▸ **Task requirements**: Only the lines from the start of the entries through the line with "образование" are wanted; please output them exactly.

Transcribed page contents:
*****
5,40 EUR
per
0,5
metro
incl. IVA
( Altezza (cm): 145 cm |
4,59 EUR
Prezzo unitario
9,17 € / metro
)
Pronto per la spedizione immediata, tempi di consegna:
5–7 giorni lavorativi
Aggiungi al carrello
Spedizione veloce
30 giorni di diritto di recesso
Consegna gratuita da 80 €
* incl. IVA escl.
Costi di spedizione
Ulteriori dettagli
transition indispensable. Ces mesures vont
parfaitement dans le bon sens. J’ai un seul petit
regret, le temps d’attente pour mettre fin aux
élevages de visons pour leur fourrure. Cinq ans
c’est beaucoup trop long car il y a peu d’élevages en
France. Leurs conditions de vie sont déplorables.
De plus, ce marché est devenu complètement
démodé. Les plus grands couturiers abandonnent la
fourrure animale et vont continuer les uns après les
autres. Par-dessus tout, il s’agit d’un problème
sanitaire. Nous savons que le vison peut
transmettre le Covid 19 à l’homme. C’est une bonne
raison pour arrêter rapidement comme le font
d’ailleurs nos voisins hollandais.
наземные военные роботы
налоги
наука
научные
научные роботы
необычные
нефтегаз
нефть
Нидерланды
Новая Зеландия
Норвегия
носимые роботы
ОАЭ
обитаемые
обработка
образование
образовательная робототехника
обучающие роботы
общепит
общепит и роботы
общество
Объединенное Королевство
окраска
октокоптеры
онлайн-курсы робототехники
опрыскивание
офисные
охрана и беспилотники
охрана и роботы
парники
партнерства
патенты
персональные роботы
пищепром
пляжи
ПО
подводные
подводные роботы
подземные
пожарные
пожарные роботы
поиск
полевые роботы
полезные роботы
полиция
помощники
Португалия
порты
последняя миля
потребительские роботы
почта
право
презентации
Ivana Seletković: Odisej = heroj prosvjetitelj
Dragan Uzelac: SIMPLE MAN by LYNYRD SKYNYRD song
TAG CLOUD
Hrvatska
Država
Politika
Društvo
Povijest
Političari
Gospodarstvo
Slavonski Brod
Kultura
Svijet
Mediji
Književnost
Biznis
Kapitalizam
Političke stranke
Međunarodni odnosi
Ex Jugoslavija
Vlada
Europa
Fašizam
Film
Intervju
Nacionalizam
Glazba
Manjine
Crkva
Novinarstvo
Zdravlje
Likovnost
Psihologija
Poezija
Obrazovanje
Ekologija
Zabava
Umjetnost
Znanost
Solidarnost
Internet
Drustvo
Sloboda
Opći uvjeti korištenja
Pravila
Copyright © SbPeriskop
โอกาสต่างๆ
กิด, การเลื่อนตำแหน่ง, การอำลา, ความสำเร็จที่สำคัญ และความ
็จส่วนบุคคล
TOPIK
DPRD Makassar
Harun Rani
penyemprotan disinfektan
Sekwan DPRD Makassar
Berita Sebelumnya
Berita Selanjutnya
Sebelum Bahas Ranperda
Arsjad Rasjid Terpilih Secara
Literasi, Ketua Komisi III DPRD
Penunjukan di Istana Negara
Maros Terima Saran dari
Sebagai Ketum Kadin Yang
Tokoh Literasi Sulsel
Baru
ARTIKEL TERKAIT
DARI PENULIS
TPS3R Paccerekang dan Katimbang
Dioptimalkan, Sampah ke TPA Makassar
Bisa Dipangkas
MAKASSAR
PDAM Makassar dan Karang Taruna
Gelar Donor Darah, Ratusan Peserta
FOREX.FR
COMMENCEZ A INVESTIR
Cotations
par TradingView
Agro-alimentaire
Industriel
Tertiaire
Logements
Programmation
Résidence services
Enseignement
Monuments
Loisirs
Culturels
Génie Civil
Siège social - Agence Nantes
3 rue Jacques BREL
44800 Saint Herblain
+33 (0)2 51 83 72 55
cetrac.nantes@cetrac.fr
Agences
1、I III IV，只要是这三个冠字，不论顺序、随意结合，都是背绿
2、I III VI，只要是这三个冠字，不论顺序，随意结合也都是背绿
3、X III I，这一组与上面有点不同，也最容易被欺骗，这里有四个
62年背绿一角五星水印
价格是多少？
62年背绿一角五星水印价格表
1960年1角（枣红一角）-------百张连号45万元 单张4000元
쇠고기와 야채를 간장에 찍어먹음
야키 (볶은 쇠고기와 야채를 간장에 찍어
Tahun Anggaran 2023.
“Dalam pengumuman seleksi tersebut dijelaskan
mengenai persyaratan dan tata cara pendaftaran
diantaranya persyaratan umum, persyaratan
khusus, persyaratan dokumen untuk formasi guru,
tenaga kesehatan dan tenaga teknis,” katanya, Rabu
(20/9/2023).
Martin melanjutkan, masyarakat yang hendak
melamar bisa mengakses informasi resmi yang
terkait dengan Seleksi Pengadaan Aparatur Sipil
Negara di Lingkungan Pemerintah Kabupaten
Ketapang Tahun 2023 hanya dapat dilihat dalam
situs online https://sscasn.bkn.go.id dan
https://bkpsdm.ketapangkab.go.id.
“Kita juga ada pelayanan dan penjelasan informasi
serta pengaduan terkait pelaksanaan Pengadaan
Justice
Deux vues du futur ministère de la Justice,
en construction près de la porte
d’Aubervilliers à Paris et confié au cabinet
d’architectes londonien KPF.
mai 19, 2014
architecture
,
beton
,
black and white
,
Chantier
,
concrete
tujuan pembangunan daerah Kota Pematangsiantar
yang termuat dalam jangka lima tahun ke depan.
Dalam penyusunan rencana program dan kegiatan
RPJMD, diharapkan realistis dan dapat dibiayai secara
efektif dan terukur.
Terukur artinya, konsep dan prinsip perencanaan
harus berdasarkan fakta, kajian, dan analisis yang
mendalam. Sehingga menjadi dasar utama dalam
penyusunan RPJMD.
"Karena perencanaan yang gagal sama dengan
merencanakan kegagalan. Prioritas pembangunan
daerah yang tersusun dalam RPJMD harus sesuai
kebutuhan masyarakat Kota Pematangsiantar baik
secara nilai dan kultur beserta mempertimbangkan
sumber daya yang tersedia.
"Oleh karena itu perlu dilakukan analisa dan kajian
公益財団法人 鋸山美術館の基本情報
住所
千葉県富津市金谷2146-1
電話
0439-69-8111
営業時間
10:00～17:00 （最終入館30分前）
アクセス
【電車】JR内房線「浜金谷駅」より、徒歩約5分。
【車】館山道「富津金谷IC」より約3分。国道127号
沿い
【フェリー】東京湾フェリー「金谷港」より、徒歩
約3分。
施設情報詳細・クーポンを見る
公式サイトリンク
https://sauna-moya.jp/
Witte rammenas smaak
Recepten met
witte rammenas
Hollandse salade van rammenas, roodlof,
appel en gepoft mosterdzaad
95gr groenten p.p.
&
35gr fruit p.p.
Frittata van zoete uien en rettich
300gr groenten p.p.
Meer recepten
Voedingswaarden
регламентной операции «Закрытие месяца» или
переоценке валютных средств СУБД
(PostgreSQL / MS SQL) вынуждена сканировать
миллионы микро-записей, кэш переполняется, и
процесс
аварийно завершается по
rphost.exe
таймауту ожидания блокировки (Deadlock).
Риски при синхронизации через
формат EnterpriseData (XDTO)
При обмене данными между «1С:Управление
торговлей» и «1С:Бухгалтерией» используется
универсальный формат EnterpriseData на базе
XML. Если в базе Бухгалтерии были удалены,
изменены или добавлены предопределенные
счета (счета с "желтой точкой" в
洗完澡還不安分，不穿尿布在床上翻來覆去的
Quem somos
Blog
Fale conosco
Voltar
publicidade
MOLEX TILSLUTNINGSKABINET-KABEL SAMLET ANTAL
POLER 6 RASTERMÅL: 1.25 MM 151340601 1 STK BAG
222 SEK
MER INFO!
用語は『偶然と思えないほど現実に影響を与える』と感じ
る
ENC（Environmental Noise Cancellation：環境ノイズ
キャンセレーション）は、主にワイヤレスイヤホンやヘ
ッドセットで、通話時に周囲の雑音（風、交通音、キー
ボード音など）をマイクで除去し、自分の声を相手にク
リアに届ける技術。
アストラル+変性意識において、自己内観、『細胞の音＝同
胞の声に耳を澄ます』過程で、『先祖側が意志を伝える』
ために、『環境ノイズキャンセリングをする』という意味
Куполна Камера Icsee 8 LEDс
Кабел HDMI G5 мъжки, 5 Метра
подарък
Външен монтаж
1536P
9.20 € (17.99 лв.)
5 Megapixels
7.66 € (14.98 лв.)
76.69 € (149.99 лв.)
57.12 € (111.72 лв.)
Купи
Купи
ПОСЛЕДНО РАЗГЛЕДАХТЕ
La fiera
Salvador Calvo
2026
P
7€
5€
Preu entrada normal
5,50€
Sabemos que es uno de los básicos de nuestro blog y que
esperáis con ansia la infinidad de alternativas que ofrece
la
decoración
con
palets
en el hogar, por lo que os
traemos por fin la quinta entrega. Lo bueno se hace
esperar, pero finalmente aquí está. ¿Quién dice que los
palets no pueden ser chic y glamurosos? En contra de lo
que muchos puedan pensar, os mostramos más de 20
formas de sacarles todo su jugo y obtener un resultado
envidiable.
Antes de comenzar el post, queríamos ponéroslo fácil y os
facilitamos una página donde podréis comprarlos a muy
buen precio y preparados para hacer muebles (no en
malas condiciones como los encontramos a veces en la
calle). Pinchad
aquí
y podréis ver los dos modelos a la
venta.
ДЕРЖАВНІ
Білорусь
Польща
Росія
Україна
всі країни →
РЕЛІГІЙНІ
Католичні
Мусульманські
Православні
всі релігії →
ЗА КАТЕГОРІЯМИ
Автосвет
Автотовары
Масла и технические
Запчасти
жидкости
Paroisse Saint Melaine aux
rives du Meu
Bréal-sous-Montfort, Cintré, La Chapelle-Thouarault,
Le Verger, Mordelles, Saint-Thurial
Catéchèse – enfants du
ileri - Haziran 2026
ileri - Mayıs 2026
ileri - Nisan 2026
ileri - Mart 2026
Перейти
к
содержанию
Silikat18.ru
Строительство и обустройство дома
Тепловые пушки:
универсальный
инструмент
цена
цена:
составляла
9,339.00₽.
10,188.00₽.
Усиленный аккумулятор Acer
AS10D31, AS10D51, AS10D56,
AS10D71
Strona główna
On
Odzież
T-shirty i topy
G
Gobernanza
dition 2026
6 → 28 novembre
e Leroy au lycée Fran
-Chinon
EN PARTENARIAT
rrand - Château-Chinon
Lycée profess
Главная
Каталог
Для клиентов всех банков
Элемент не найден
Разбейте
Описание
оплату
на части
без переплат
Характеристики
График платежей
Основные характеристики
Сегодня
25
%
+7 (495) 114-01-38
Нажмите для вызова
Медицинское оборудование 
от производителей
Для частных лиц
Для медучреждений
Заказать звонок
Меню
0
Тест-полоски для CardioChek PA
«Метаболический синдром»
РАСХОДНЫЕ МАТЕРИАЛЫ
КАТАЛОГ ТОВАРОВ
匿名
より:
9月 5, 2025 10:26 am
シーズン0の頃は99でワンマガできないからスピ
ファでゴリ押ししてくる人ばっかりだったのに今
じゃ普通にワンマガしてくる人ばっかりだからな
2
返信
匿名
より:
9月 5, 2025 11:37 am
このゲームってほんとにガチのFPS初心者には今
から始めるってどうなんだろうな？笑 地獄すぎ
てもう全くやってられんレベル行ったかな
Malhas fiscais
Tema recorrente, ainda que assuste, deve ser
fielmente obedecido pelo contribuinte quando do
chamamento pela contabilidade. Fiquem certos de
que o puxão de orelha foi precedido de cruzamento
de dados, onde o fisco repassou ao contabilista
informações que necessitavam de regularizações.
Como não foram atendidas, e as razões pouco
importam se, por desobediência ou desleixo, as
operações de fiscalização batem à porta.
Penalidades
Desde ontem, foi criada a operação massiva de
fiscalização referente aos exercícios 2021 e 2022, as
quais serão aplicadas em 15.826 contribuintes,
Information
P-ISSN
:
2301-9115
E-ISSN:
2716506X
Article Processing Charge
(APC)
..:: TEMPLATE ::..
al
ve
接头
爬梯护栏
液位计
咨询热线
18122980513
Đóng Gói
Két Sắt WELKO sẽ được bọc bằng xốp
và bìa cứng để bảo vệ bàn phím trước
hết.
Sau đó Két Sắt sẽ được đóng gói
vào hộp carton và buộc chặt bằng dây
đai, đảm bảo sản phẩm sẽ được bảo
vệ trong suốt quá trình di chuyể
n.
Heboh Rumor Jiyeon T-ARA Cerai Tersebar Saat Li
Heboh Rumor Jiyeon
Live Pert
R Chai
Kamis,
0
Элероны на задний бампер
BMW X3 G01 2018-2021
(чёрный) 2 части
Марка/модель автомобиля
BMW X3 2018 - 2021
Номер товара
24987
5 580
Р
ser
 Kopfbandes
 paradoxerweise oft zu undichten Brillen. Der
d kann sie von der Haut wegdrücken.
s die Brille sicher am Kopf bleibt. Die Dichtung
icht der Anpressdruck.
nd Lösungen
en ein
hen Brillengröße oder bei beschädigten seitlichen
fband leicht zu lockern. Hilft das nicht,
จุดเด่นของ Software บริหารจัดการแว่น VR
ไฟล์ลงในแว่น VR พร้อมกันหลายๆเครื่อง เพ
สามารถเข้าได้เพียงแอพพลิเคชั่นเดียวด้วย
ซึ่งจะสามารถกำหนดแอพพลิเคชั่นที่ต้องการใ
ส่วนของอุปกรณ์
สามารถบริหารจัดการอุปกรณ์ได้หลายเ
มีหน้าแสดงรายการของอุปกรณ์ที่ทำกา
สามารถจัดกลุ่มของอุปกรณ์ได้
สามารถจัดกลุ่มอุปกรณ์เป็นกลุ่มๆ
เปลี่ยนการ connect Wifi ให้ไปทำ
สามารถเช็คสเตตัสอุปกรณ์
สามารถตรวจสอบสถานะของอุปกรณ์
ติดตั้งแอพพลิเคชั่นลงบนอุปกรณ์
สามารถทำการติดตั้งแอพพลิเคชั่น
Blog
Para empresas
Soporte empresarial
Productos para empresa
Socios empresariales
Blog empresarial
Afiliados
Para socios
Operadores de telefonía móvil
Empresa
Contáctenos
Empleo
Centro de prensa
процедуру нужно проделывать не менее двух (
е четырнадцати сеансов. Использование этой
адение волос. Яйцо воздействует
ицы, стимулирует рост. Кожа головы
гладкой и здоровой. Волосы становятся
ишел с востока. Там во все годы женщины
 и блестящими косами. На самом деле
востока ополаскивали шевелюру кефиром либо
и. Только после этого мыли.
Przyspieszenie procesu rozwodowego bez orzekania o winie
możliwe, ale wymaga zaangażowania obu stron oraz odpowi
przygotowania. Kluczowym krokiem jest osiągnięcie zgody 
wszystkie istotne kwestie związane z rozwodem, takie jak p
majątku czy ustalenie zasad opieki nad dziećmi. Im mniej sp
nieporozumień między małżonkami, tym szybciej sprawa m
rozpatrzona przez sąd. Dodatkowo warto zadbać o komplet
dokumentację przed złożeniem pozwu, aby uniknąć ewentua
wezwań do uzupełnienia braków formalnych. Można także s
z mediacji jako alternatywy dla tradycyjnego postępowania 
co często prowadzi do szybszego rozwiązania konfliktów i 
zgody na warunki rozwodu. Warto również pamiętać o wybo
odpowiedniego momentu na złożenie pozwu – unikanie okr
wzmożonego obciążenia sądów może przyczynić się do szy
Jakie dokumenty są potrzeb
*****
▸ **Response to this exercise**:
5,40 EUR
per
0,5
metro
incl. IVA
( Altezza (cm): 145 cm |
4,59 EUR
Prezzo unitario
9,17 € / metro
)
Pronto per la spedizione immediata, tempi di consegna:
5–7 giorni lavorativi
Aggiungi al carrello
Spedizione veloce
30 giorni di diritto di recesso
Consegna gratuita da 80 €
* incl. IVA escl.
Costi di spedizione
Ulteriori dettagli
transition indispensable. Ces mesures vont
parfaitement dans le bon sens. J’ai un seul petit
regret, le temps d’attente pour mettre fin aux
élevages de visons pour leur fourrure. Cinq ans
c’est beaucoup trop long car il y a peu d’élevages en
France. Leurs conditions de vie sont déplorables.
De plus, ce marché est devenu complètement
démodé. Les plus grands couturiers abandonnent la
fourrure animale et vont continuer les uns après les
autres. Par-dessus tout, il s’agit d’un problème
sanitaire. Nous savons que le vison peut
transmettre le Covid 19 à l’homme. C’est une bonne
raison pour arrêter rapidement comme le font
d’ailleurs nos voisins hollandais.
наземные военные роботы
налоги
наука
научные
научные роботы
необычные
нефтегаз
нефть
Нидерланды
Новая Зеландия
Норвегия
носимые роботы
ОАЭ
обитаемые
обработка
образование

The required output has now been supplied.